Obfuscated JavaScript Code Detection using Machine Learning with AST-based Syntactic and Lexical Analysis


Kiliç E., Sandıkkaya M. T.

8th International Conference on Smart and Sustainable Technologies, SpliTech 2023, Hybrid, Split/Bol, Croatia, 20 - 23 June 2023 identifier

  • Publication Type: Conference Paper / Full Text
  • Doi Number: 10.23919/splitech58164.2023.10193211
  • City: Hybrid, Split/Bol
  • Country: Croatia
  • Keywords: abstract syntax tree, binary classification, JavaScript, machine learning, natural language processing, obfuscation, obfuscation detection
  • Istanbul Technical University Affiliated: Yes

Abstract

Obfuscation has become a popular technique used by attackers to hide malicious code in JavaScript applications. The detection of obfuscated code in JavaScript is a challenging task.

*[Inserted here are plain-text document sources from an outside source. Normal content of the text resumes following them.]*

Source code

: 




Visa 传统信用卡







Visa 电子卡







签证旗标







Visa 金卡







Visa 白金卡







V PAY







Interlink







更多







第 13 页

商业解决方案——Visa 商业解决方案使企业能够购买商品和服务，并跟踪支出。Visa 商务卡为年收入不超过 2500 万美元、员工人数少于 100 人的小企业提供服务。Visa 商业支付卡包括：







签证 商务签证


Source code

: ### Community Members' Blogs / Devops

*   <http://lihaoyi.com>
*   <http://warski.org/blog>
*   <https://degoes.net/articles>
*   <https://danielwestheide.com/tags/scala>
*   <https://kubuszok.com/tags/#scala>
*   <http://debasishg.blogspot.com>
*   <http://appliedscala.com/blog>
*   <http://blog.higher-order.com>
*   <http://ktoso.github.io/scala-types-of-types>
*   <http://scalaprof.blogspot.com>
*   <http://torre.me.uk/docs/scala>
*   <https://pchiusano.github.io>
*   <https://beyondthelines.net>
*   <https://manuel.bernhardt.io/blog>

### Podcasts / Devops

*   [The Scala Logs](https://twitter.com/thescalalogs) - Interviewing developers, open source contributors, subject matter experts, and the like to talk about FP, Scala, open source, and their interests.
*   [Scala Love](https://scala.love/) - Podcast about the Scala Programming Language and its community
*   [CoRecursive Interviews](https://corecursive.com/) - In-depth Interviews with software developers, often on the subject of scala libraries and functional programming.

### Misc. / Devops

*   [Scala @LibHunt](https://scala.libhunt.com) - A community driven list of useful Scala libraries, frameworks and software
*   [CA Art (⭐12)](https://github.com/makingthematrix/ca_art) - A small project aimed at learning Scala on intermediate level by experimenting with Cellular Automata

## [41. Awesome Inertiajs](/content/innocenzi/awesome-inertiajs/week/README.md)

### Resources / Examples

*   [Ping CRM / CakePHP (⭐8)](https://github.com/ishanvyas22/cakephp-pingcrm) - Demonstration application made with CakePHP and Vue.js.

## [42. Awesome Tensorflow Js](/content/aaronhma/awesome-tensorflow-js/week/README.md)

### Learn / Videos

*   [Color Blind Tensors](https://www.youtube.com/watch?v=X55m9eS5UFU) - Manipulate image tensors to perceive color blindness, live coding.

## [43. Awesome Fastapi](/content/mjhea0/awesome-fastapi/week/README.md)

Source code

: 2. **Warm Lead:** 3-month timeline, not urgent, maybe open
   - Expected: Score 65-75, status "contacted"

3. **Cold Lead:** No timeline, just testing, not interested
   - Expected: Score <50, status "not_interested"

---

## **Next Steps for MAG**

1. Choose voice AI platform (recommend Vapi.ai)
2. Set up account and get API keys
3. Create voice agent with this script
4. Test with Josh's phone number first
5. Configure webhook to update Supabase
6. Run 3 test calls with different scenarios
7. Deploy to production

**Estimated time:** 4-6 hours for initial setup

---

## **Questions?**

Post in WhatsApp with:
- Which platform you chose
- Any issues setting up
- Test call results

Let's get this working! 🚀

A survey of existing techniques for obfuscation detection in JavaScript is presented. The existing detection techniques, including static and dynamic analysis, are also reviewed. Furthermore, we propose a novel approach that combines both static and dynamic analysis to improve the accuracy of obfuscation detection in JavaScript. Our approach is based on the idea of detecting suspicious code patterns that are commonly used in obfuscated code using syntactic and lexical analysis. Finally, we evaluate the effectiveness of our proposed approach using a data set of real-world JavaScript applications. The results show that our approach can achieve a high level of accuracy in detecting obfuscated code, outperforming existing techniques in terms of both detection rate and false positive rate.